- Samsi Location in West Bengal, India Samsi Samsi (India)
- Coordinates: 25°16′33″N 88°00′18″E﻿ / ﻿25.27583°N 88.00500°E
- Country: India
- State: West Bengal
- District: Maldah
- Subdistrict: Ratua I

Population (2011)
- • Total: 48,989

Languages
- • Official: Bengali
- • Additional official: English
- Time zone: UTC+05:30 (IST)
- Pincode: 732139
- Telephone code: 03513

= Samsi, Malda =

City in Malda (West Bengal), India

Samsi is a village in Ratua I block in Chanchal subdivision of Malda district of Indian state of West Bengal.

==Geography==

===Location===
Sahibganj, Manihari, Raiganj and Katihar are the nearby cities. It is in the border of Maldah District and Katihar District and is near to the Bihar state border.

===Area overview===
The area shown in the adjacent map covers two physiographic regions – the Barind in the east and the tal in the west. The eastern part is comparatively high (up to 40 metres above mean sea level at places) and uneven. The soils of the eastern region are “hard salty clays of a reddish hue and the ground is baked hard as iron.” It lies to the east of the Mahananda River. The area lying to the west of the Mahananda River, the tal, is a flat low land and “is strewn with innumerable marshes, bils and oxbow lakes.” The tal area is prone to flooding by local rivers. The total area is overwhelmingly rural. There are two important historical/ archaeological sites in the area – Pandua and Jagjivanpur.

Note: The map alongside presents some of the notable locations in the area. All places marked in the map are linked in the larger full screen map.

==Demographics==
As per the 2011 Census of India, Samsi had a total population of 48989, of which 25,200 (51%) were males and 23789 (49%) were females. Population below 6 years was 276. The total number of literate people was 2,056 (85.31% of the population over 6 years).

==Transport==
Samsi railway station is on the Howrah–New Jalpaiguri line.

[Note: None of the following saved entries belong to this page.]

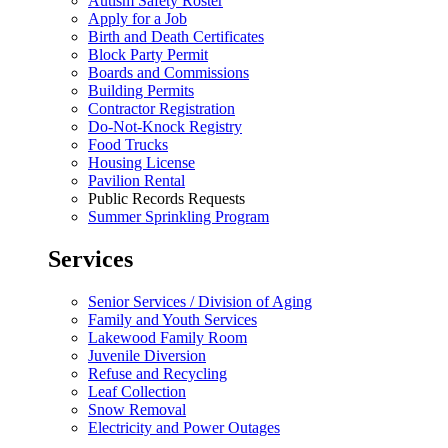
Autism Safety Roster
Apply for a Job
Birth and Death Certificates
Block Party Permit
Boards and Commissions
Building Permits
Contractor Registration
Do-Not-Knock Registry
Food Trucks
Housing License
Pavilion Rental
Public Records Requests
Summer Sprinkling Program
Services
Senior Services / Division of Aging
Family and Youth Services
Lakewood Family Room
Juvenile Diversion
Refuse and Recycling
Leaf Collection
Snow Removal
Electricity and Power Outages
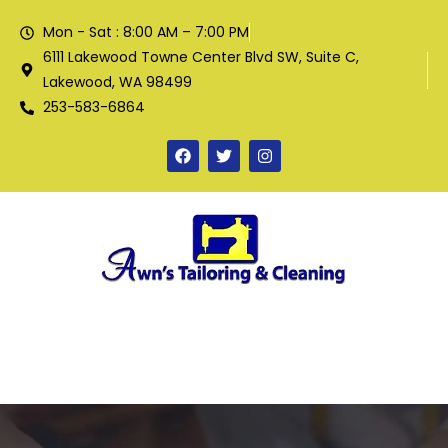
Mon - Sat : 8:00 AM – 7:00 PM
6111 Lakewood Towne Center Blvd SW, Suite C,
Lakewood, WA 98499
253-583-6864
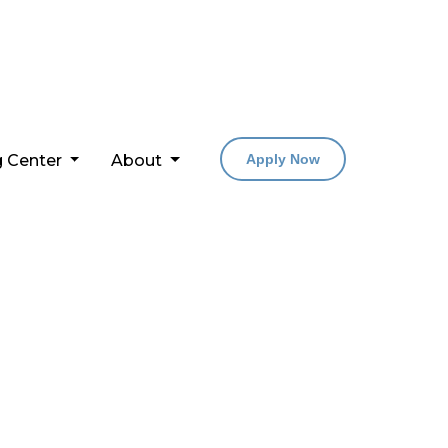
g Center
About
Apply Now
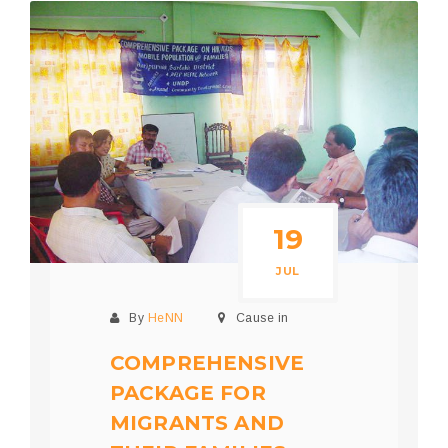
19
JUL
By
HeNN
Cause in
COMPREHENSIVE
PACKAGE FOR
MIGRANTS AND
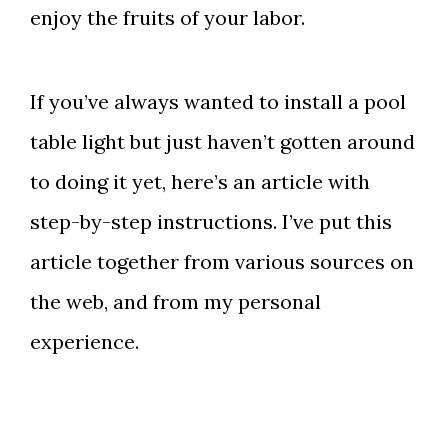
enjoy the fruits of your labor.
If you’ve always wanted to install a pool
table light but just haven’t gotten around
to doing it yet, here’s an article with
step-by-step instructions. I’ve put this
article together from various sources on
the web, and from my personal
experience.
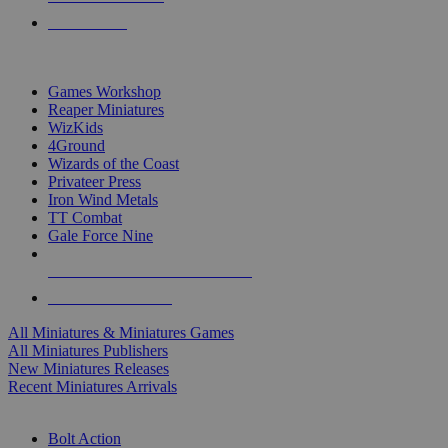
PRE-ORDERS
TOP MINIS & GAMES PUBLISHERS
Games Workshop
Reaper Miniatures
WizKids
4Ground
Wizards of the Coast
Privateer Press
Iron Wind Metals
TT Combat
Gale Force Nine
ALL MINIS & GAMES PUBLISHERS
ALL MINIS & GAMES
All Miniatures & Miniatures Games
All Miniatures Publishers
New Miniatures Releases
Recent Miniatures Arrivals
HISTORICAL MINIS SUB-CATEGORIES
Bolt Action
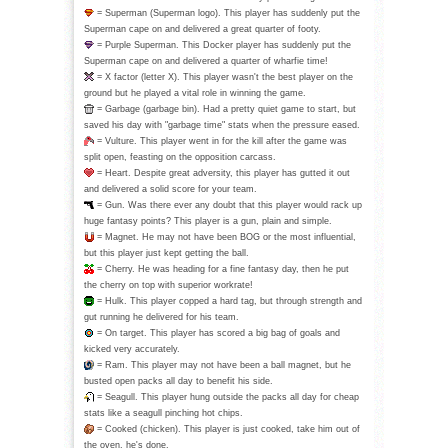
= Superman (Superman logo). This player has suddenly put the
Superman cape on and delivered a great quarter of footy.
= Purple Superman. This Docker player has suddenly put the
Superman cape on and delivered a quarter of wharfie time!
= X factor (letter X). This player wasn't the best player on the
ground but he played a vital role in winning the game.
= Garbage (garbage bin). Had a pretty quiet game to start, but
saved his day with "garbage time" stats when the pressure eased.
= Vulture. This player went in for the kill after the game was
split open, feasting on the opposition carcass.
= Heart. Despite great adversity, this player has gutted it out
and delivered a solid score for your team.
= Gun. Was there ever any doubt that this player would rack up
huge fantasy points? This player is a gun, plain and simple.
= Magnet. He may not have been BOG or the most influential,
but this player just kept getting the ball.
= Cherry. He was heading for a fine fantasy day, then he put
the cherry on top with superior workrate!
= Hulk. This player copped a hard tag, but through strength and
gut running he delivered for his team.
= On target. This player has scored a big bag of goals and
kicked very accurately.
= Ram. This player may not have been a ball magnet, but he
busted open packs all day to benefit his side.
= Seagull. This player hung outside the packs all day for cheap
stats like a seagull pinching hot chips.
= Cooked (chicken). This player is just cooked, take him out of
the oven, he's done.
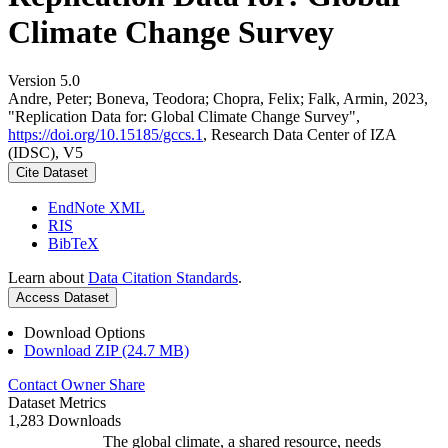
Climate Change Survey
Version 5.0
Andre, Peter; Boneva, Teodora; Chopra, Felix; Falk, Armin, 2023,
"Replication Data for: Global Climate Change Survey",
https://doi.org/10.15185/gccs.1
, Research Data Center of IZA
(IDSC), V5
Cite Dataset
EndNote XML
RIS
BibTeX
Learn about
Data Citation Standards
.
Access Dataset
Download Options
Download ZIP (24.7 MB)
Contact Owner
Share
Dataset Metrics
1,283 Downloads
The global climate, a shared resource, needs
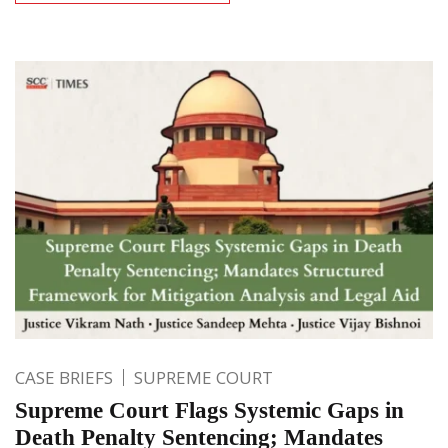
CASE BRIEFS
SUPREME COURT
Supreme Court Flags Systemic Gaps in
Death Penalty Sentencing; Mandates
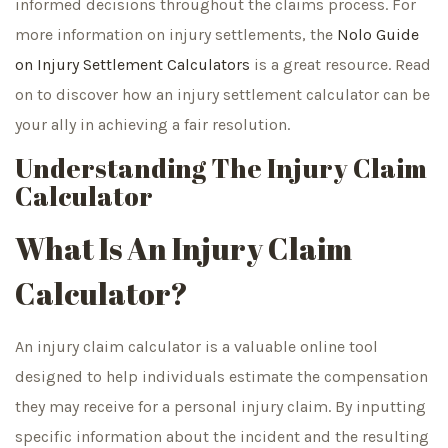
informed decisions throughout the claims process. For
more information on injury settlements, the
Nolo Guide
on Injury Settlement Calculators
is a great resource. Read
on to discover how an injury settlement calculator can be
your ally in achieving a fair resolution.
Understanding The Injury Claim
Calculator
What Is An Injury Claim
Calculator?
An injury claim calculator is a valuable online tool
designed to help individuals estimate the compensation
they may receive for a personal injury claim. By inputting
specific information about the incident and the resulting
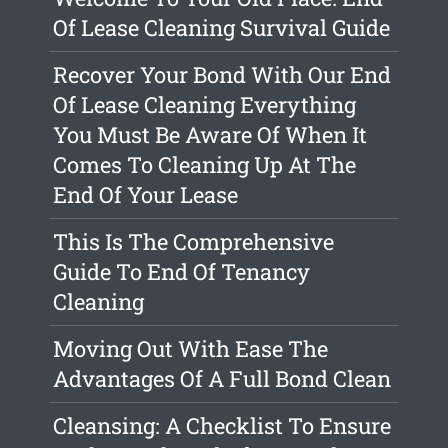
Of Lease Cleaning Survival Guide
Recover Your Bond With Our End
Of Lease Cleaning Everything
You Must Be Aware Of When It
Comes To Cleaning Up At The
End Of Your Lease
This Is The Comprehensive
Guide To End Of Tenancy
Cleaning
Moving Out With Ease The
Advantages Of A Full Bond Clean
Cleansing: A Checklist To Ensure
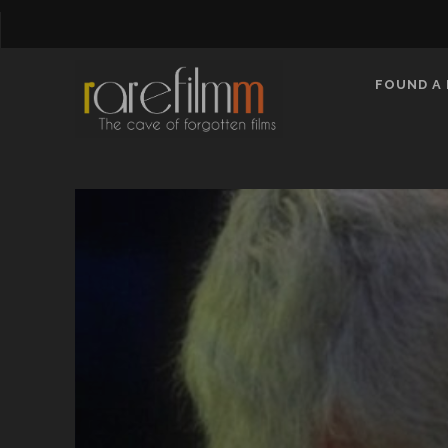
FOUND A 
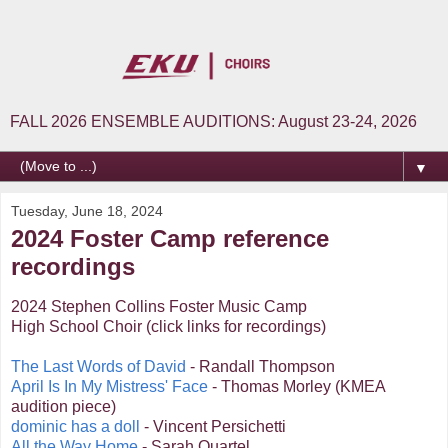
FALL 2026 ENSEMBLE AUDITIONS: August 23-24, 2026
▼
Tuesday, June 18, 2024
2024 Foster Camp reference
recordings
2024 Stephen Collins Foster Music Camp
High School Choir (click links for recordings)
The Last Words of David
- Randall Thompson
April Is In My Mistress' Face
- Thomas Morley (KMEA
audition piece)
dominic has a doll
- Vincent Persichetti
All the Way Home
- Sarah Quartel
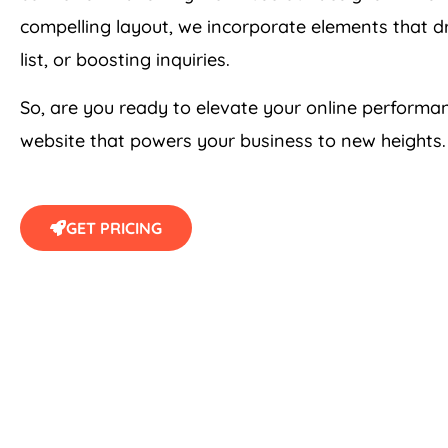
compelling layout, we incorporate elements that dr
list, or boosting inquiries.
So, are you ready to elevate your online perform
website that powers your business to new heights. 
GET PRICING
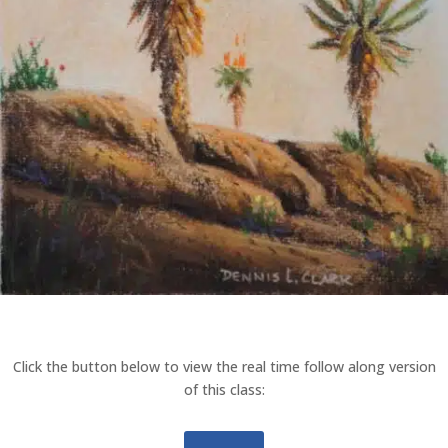
Click the button below to view the real time follow along version
of this class:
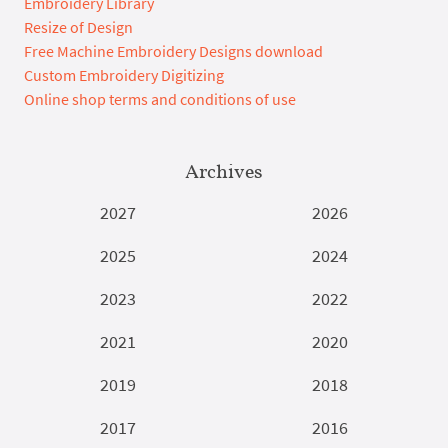
Embroidery Library
Resize of Design
Free Machine Embroidery Designs download
Custom Embroidery Digitizing
Online shop terms and conditions of use
Archives
2027
2026
2025
2024
2023
2022
2021
2020
2019
2018
2017
2016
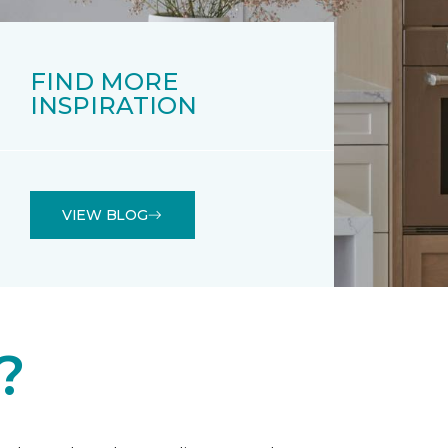
FIND MORE
INSPIRATION
VIEW BLOG
?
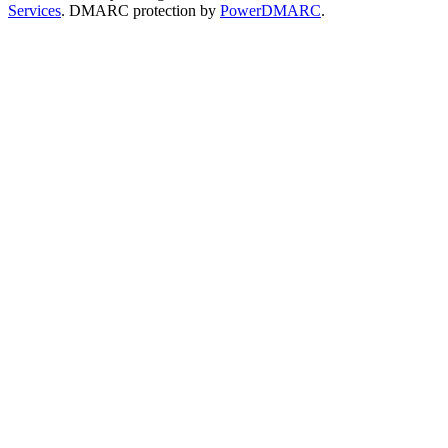
Services
. DMARC protection by
PowerDMARC
.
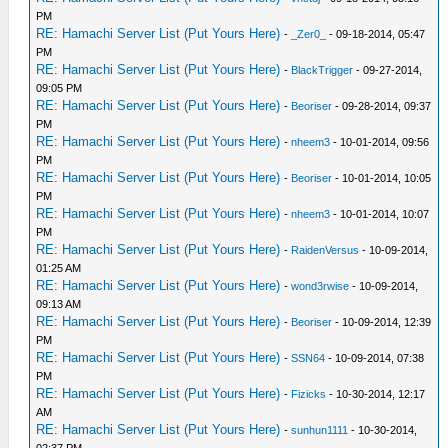
PM
RE: Hamachi Server List (Put Yours Here)
-
_Zer0_
- 09-18-2014, 05:47
PM
RE: Hamachi Server List (Put Yours Here)
-
BlackTrigger
- 09-27-2014,
09:05 PM
RE: Hamachi Server List (Put Yours Here)
-
Beoriser
- 09-28-2014, 09:37
PM
RE: Hamachi Server List (Put Yours Here)
-
nheem3
- 10-01-2014, 09:56
PM
RE: Hamachi Server List (Put Yours Here)
-
Beoriser
- 10-01-2014, 10:05
PM
RE: Hamachi Server List (Put Yours Here)
-
nheem3
- 10-01-2014, 10:07
PM
RE: Hamachi Server List (Put Yours Here)
-
RaidenVersus
- 10-09-2014,
01:25 AM
RE: Hamachi Server List (Put Yours Here)
-
wond3rwise
- 10-09-2014,
09:13 AM
RE: Hamachi Server List (Put Yours Here)
-
Beoriser
- 10-09-2014, 12:39
PM
RE: Hamachi Server List (Put Yours Here)
-
SSN64
- 10-09-2014, 07:38
PM
RE: Hamachi Server List (Put Yours Here)
-
Fizicks
- 10-30-2014, 12:17
AM
RE: Hamachi Server List (Put Yours Here)
-
sunhun1111
- 10-30-2014,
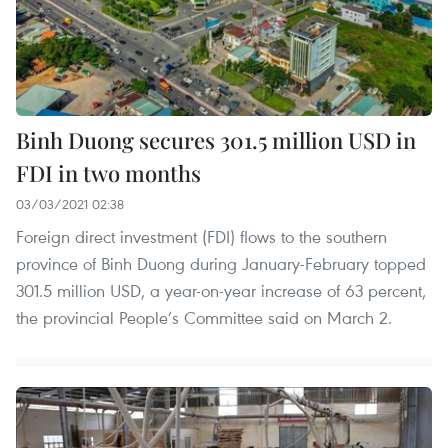
Binh Duong secures 301.5 million USD in
FDI in two months
03/03/2021 02:38
Foreign direct investment (FDI) flows to the southern
province of Binh Duong during January-February topped
301.5 million USD, a year-on-year increase of 63 percent,
the provincial People’s Committee said on March 2.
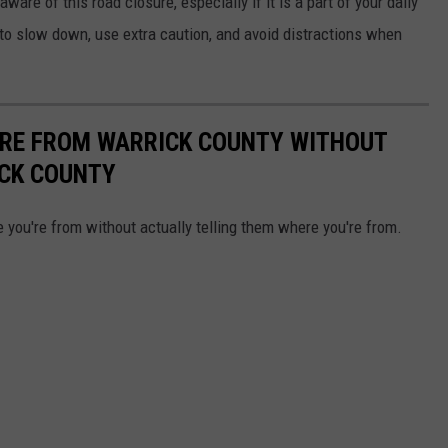
are of this road closure, especially if it is a part of your daily
o slow down, use extra caution, and avoid distractions when
'RE FROM WARRICK COUNTY WITHOUT
ICK COUNTY
 you're from without actually telling them where you're from.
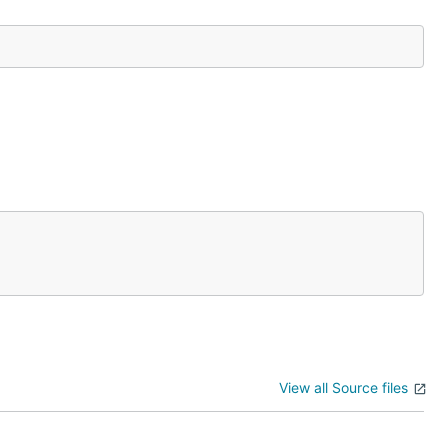
View all Source files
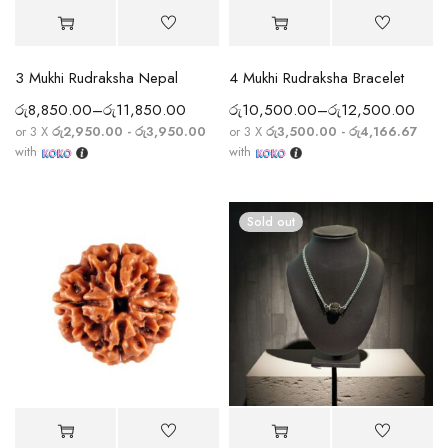
3 Mukhi Rudraksha Nepal
4 Mukhi Rudraksha Bracelet
රු
8,850.00
–
රු
11,850.00
රු
10,500.00
–
රු
12,500.00
or 3 X
රු2,950.00 - රු3,950.00
or 3 X
රු3,500.00 - රු4,166.67
with
with
Sold out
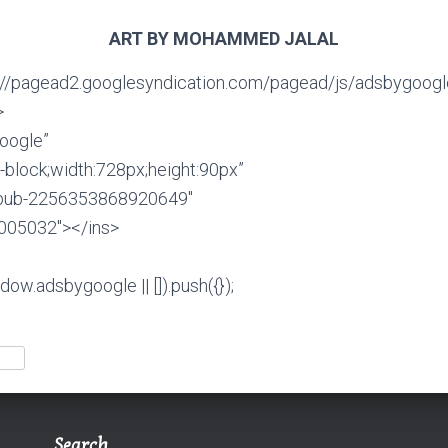
ART BY MOHAMMED JALAL
”//pagead2.googlesyndication.com/pagead/js/adsbygoogle
>
oogle”
ne-block;width:728px;height:90px”
a-pub-2256353868920649″
7005032″></ins>
ow.adsbygoogle || []).push({});
Search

National Highway 31 starts from Unnao in Uttar Pradesh and passes through Bihar and terminates at its crossing with State Highway 10 (West Bengal) at Samsi, as shown in Google maps.

==Education==
Samsi College, established at Kandaran in 1968, is located near Samsi. It is affiliated with the University of Gour Banga. It offers honours courses in Arabic, Bengali, English, Sanskrit, history, geography, philosophy, political science, economics and sociology, and general courses in arts and commerce. It has a boys hostel and a girls hostel is under construction.

==Healthcare==
Ratua Rural Hospital at Ratua (with 30 beds) is the main medical facility in Ratua I CD Block. There are primary health centres at Debipur (with 10 beds), Mahanandatola (with 10 beds) and Samsi (with 10 beds).